To give a boost to its plans to offer its unique ‘green reseller’ product to Australia, Italian energy giant Enel Group has obtained an energy retail license from the Australian Energy Regulator ( AER). As part of its offering, Enel combines renewable energies from virtual power plants with EV charging options for its customers.

Enel’s entry into the green electricity retail business in Australia is expected to shake up the Australian market as it targets the mass market. The timing of entry also makes it interesting as renewable heavyweight Enel is entering energy retailing at a time when large traditional suppliers such as AGL Energy are grappling with the entry of global giant Shell into the energy retail sector. electricity retail, not to mention the domestic telephone operator Telstra. also planning an aggressive movement in their territory. Readers will recall that some of the world’s biggest oil majors like Shell and bp have adopted a strategy of renewable energy generation, for example, manufacturing equipment for the sector, as Reliance has done.

Enel’s strategy will build on the group’s international track record in retail, with its well-established green credentials globally, helping to differentiate its offerings.

The Group operates South Australia’s largest solar farm, the Bungala facility near Port Augusta, and is putting the finishing touches on the Cohuna solar farm in Victoria, and has plans for at least another gigawatt of wind, solar and battery storage facilities across the country.

These are exciting times for the Australian energy market. According to Australian energy regulators (ARE) lighthouse State of the energy market report from July 2021, which shares an overview of our energy markets, the pressure on electricity prices has already started to ease in 2020 as wholesale price cuts have started to ease. pass on to consumers.

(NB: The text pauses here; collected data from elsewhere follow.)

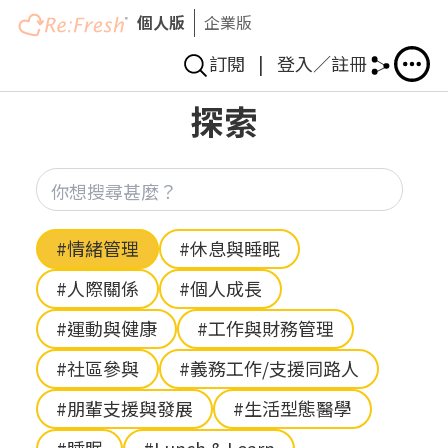
個人版
企業版
訂閱
|
登入／註冊
移
探索
至
主
內
你想
容
Hashtag
#情緒管理
#休息與睡眠
#人際關係
#個人成長
#運動與健康
#工作與財務管理
#社區參與
#義務工作/支援同路人
#朋輩支援與發展
#生活型態醫學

The report points out that prices fell significantly in all regions in 2020, falling by around 23% to 58% from 2019 averages. The report attributes this to the growth of renewables. A record investment in rooftop solar power has been made, with nearly 2,500 MW of new capacity installed in National Electricity Markets (NEM) in 2020.

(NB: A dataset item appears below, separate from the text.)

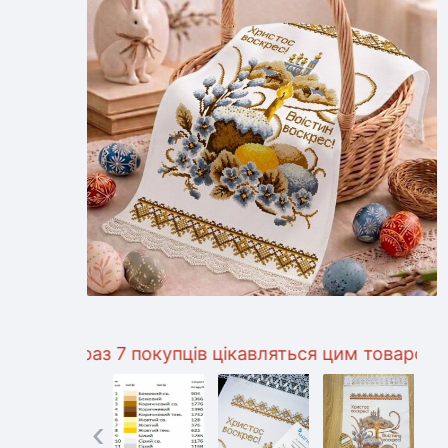
раз 7 покупців цікавляться цим товаром
‹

In 2020, more than 3,700 megawatts (MW) of large-scale solar and wind generation capacity entered the NEM, primarily in New South Wales (NSW) and Victoria. This new entry has resulted in record levels of wind and solar generation in 2020, accounting for more than 19% of total electricity production. Wind production exceeded gas production for the first time.

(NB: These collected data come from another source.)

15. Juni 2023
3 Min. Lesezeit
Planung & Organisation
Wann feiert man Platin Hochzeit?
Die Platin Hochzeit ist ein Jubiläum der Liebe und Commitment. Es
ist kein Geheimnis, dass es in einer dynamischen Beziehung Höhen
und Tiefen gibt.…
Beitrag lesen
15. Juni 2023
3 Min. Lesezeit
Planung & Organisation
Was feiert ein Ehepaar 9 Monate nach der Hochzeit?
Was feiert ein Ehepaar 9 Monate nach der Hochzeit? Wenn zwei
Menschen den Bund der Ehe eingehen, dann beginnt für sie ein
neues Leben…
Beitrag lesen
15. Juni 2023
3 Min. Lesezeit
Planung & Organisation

The regulators report says the country’s energy system is constantly adapting as it moves from a centralized system of large-scale coal and gas production to a mix of smaller-scale wind and solar generators and widely dispersed, and battery storage.

Over the next two decades in Australia, 16 gigawatts (GW) of thermal generation (61% of the current NEM coal fleet) is expected to disappear. During the same period, 26-50 GW of new large-scale wind and solar capacity are expected to be commissioned, along with 13-24 GW of rooftop solar PV capacity.

Australia’s energy storage is also expanding, thanks to the scale of the grid and domestic batteries, and a pumped-down hydrogenation plant. Although still in their infancy, technologies such as hydrogen and electric vehicles (EVs) are expected to impact both electricity supply and demand.

According to MarketsandMarkets Analysis estimates, the global energy and utilities analysis market size is expected to grow from $ 2.0 billion in 2020 to $ 4.3 billion by 2025, at a CAGR of 16 , 3% over the forecast period. With the world’s largest economy increasingly drawn to going green, Australia is no exception as it strives to create an enabling environment for green energy.

The Enel offer will allow its customers to “decarbonize, digitize and electrify their energy consumption”, thus enabling them to generate significant income by supporting the fluctuating energy needs of the network.

Enel, which has more than 70 million retail customers worldwide, operates more than 51 GW of renewable energy capacity worldwide – a combination of wind, solar, hydro and geothermal power in more than 30 countries.

Enel will also rely on its subsidiary Enel X, which has already built a 350 MW “virtual power plant” across the country that combines rooftop solar resources, on-site battery storage systems and recharging solutions. of electric vehicles.

Globally, the prioritization of power generation planning, the need for accurate forecasting, and the adoption of smart meters are expected to drive the growth of the energy and utilities analysis market. In addition, the increasing investments in smart grid infrastructure utilizing advanced technologies and the increasing digital transformation with the adoption of various digital technologies including drones and wearable devices are expected to provide opportunities for the market growth of energy and utility analysis.